> **PROBLEM**
For each entry below, copy the text exactly and leave out any picture.
--- EXTRACTED MATERIAL ---
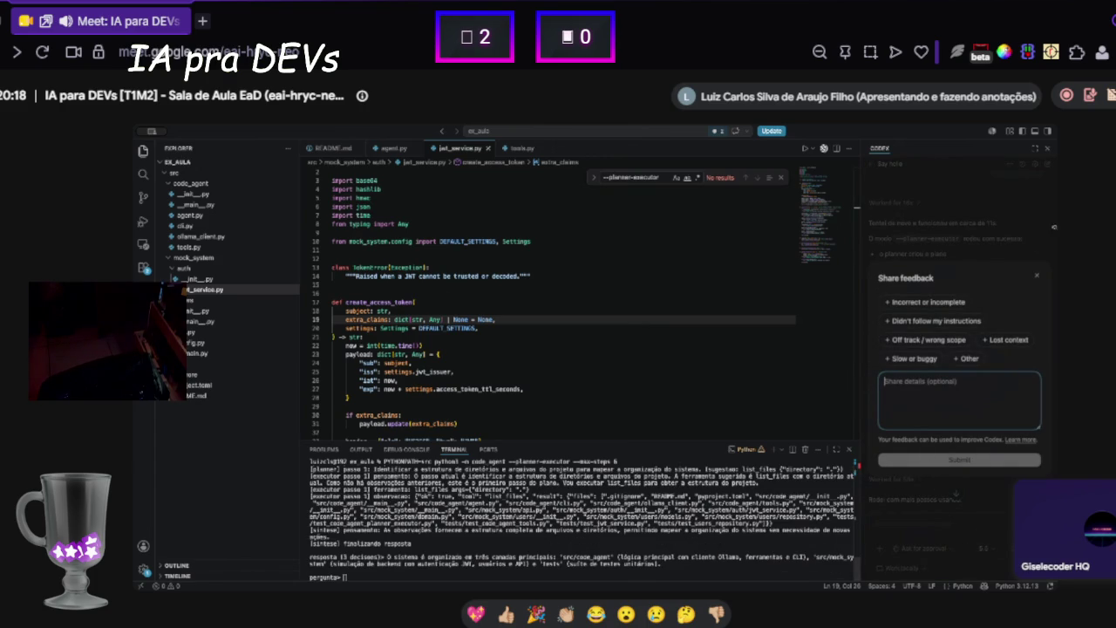
pyautogui.click(1036, 275)
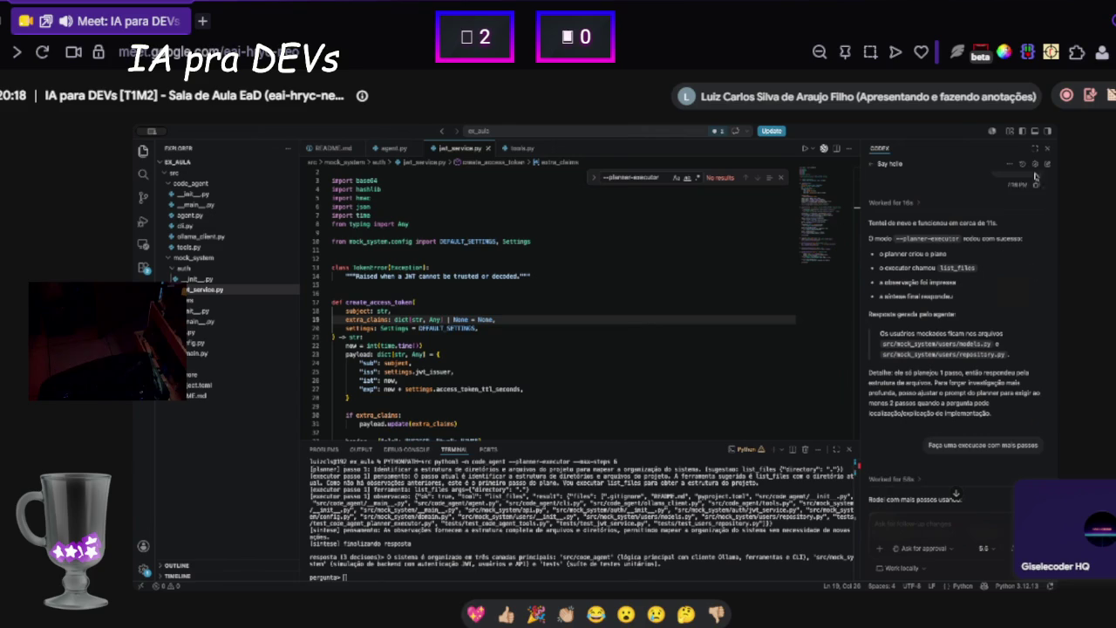
pyautogui.click(1010, 164)
pyautogui.click(1009, 165)
# - Scroll back through the terminal output and highlight the agent's finalizing and answer lines
pyautogui.scroll(2, 380, 558)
---
> **TASK SOLUTION**
pyautogui.click(1036, 275)
pyautogui.click(1010, 164)
pyautogui.click(1009, 165)
# - Scroll back through the terminal output and highlight the agent's finalizing and answer lines
pyautogui.scroll(2, 380, 558)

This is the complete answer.